# [Aim of the task]
Copy the data below verbatim, line by line, and leave the pictures out of your copy.
[[ Provided data open ]]
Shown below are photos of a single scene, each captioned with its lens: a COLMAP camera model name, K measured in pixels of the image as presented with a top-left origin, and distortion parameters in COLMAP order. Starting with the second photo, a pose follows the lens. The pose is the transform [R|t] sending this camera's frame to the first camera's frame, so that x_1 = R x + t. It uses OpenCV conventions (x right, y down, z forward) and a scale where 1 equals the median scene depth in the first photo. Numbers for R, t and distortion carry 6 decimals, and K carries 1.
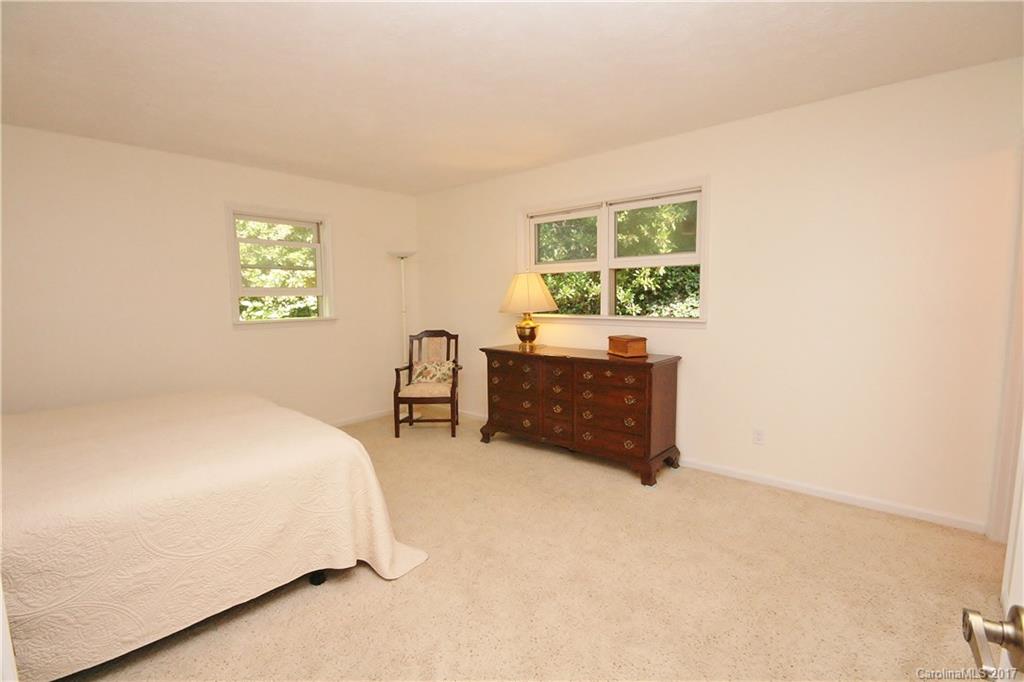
lens RADIAL K [[490.5, 0, 512.0], [0, 490.5, 341.0], [0, 0, 1]] dist [-0.000692, -0.000102]
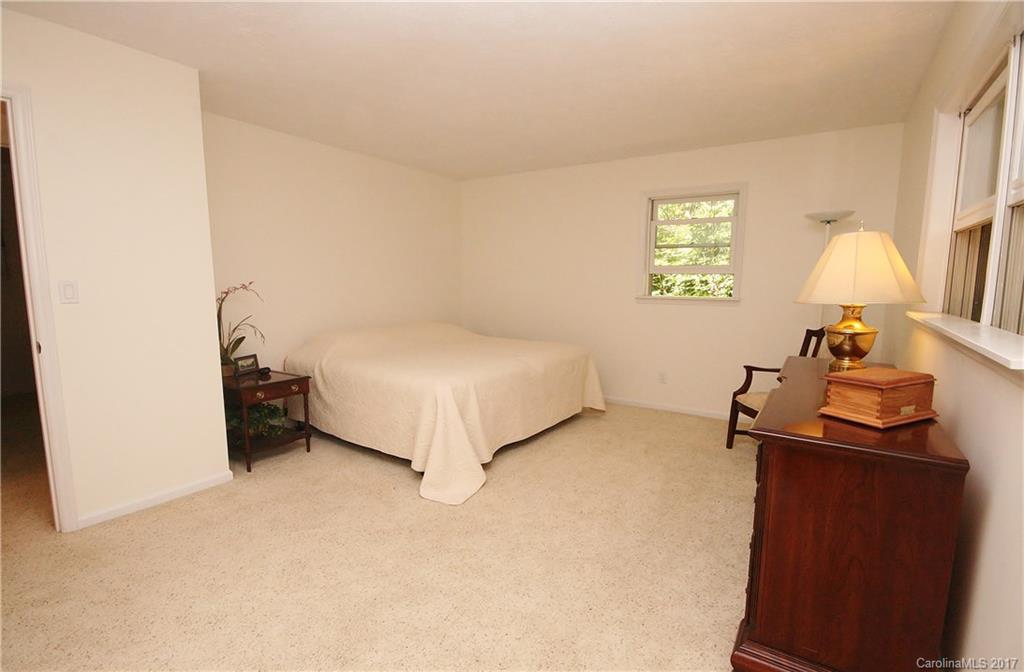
lens RADIAL K [[467.7, 0, 512.0], [0, 467.7, 336.0], [0, 0, 1]] dist [-0.003284, -0.007542]
pose [[0.125103, 0.133705, -0.983093, 0.462682], [-0.096808, 0.987795, 0.122025, -0.048083], [0.987409, 0.079906, 0.136520, 0.521120]]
[[ Provided data closed ]]
# [Reply to the exercise]
Shown below are photos of a single scene, each captioned with its lens: a COLMAP camera model name, K measured in pixels of the image as presented with a top-left origin, and distortion parameters in COLMAP order. Starting with the second photo, a pose follows the lens. The pose is the transform [R|t] sending this camera's frame to the first camera's frame, so that x_1 = R x + t. It uses OpenCV conventions (x right, y down, z forward) and a scale where 1 equals the median scene depth in the first photo. Numbers for R, t and distortion carry 6 decimals, and K carries 1.
lens RADIAL K [[490.5, 0, 512.0], [0, 490.5, 341.0], [0, 0, 1]] dist [-0.000692, -0.000102]
lens RADIAL K [[467.7, 0, 512.0], [0, 467.7, 336.0], [0, 0, 1]] dist [-0.003284, -0.007542]
pose [[0.125103, 0.133705, -0.983093, 0.462682], [-0.096808, 0.987795, 0.122025, -0.048083], [0.987409, 0.079906, 0.136520, 0.521120]]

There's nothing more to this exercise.